IT was some two hours later when Chirk came back to the toll-house, and he found the Captain alone, Ben having been sent, protesting, to bed an hour before. The very faintest clink of spurred heels was all that warned John of the highwayman’s return; he caught the sound, and looked up from his task of applying blacking to his top-boots, just as the door opened, and Chirk once more stood before him. In answer to the questioning lift of an eyebrow, he nodded, and, setting the boot down, lounged over to the cupboard, from which he produced a couple of bottles. Whatever suspicions had still lurked in Chirk’s mind at parting, seemed to have been laid to rest. He cast off his coat, without taking the precaution of removing his pistol from its pocket, and, leaving it over the back of a chair beside the door, walked to the fire, and stirred the smouldering logs with one foot. “Where’s the bantling?” he asked.
“Asleep,” John replied, lacing two glasses of port with gin. “He wanted to wait for you to come back, but I packed him off—as soon as he’d shown me your Mollie.” He handed one of the glasses to his guest. “A neatish little mare: strong in work, I should think.”
Chirk nodded. “Ay. Takes her fences flying and standing. Clever, too. She’s the right stamp for a man of my trade. She wouldn’t do for a man of your size. What do you ride, Soldier?”
“Seventeen stone,” John said, with a grimace.

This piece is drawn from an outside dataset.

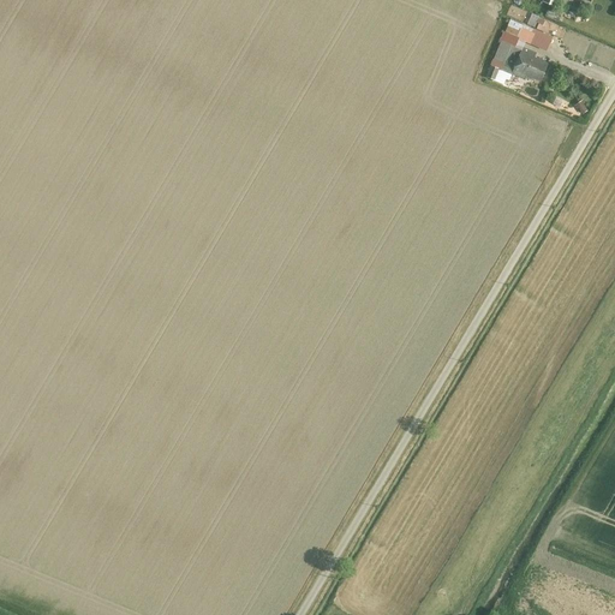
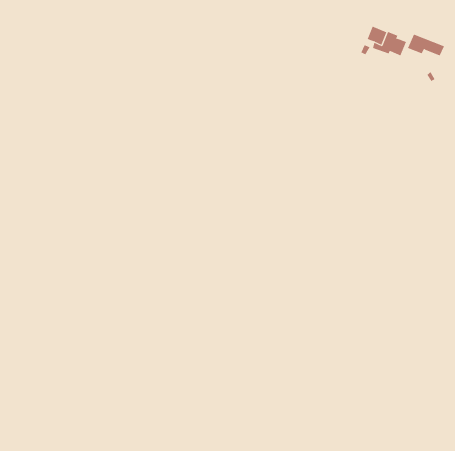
building: [502,20,553,50] -> [407,34,445,56]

“Ah! You’ll need to keep your prancers high in the flesh, I don’t doubt.” He lifted his glass. “Here’s your good health! It ain’t often I get given flesh-and-blood: it’s to be hoped I don’t get flustered.” He drank, smacked his lips, and said approvingly: “A rum bub! Rose said as I was to tell you she’d be along in the morning to fetch your shirt. Proper set-about she was, when I told her I’d made your acquaintance: combed my hair with a joint-stool, pretty well!” He smiled reminiscently, looking down into the fire, one arm laid along the mantelshelf. Then he sighed, and turned his head. “Seems I’ll have to put a bullet into that Coate, Soldier. Rose is mortal set on getting rid of him.”

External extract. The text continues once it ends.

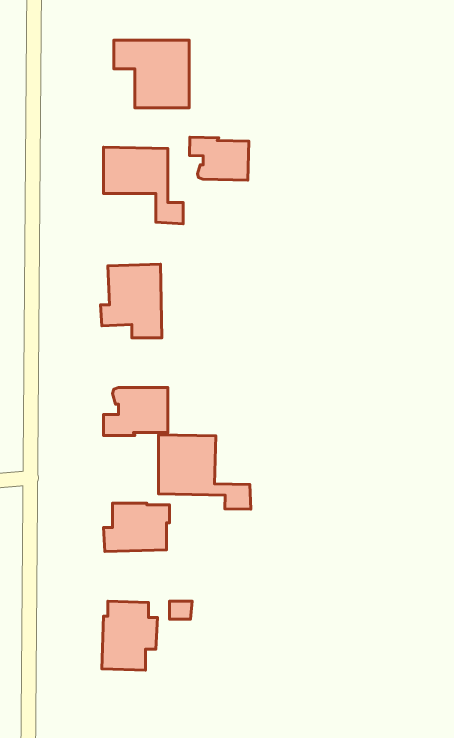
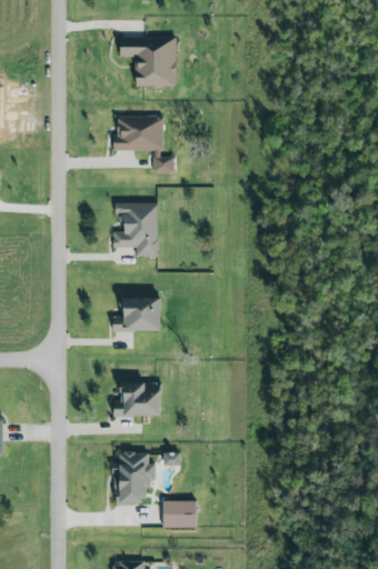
building: [190,137,249,180] -> none
building: [158,435,251,509] -> none
building: none -> [161,500,195,528]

“She’s not more set on it than I am, but if you go about the business with your barking-iron I’ll break your neck!” promised John genially. “As good take a bear by the tooth!”
“The old gager—the Squire—saw him tonight,” said Chirk. “Sent for him to go to his room, which has put them all in a quirk, for fear it might send him off in a convulsion. It hadn’t—not while I was there, anyways.” He drained his glass, and set it down. “I’ll pike off now, Soldier, but you’ll be seeing me again. Maybe there’s one or two kens where I might get news of Ned.” A wry smile twisted his mouth. “I’m to take my orders from you, unless I’m wishful to raise a breeze up at Kellands. So help me bob, I don’t know why I don’t haul my wind before that climber mort of mine’s turned me into a regular nose!”
John smiled, and held out his hand. “We shall do!” he said.
“You may do! I’m. more likely to be nippered!” retorted Chirk; but he gripped John’s hand, adding: “No help for it! Fall back, fall edge, I’ve pledged my word to Rose I’ll stand buff. Women!”
Upon this bitterly enunciated dissyllable he was gone, as noiselessly as he had come.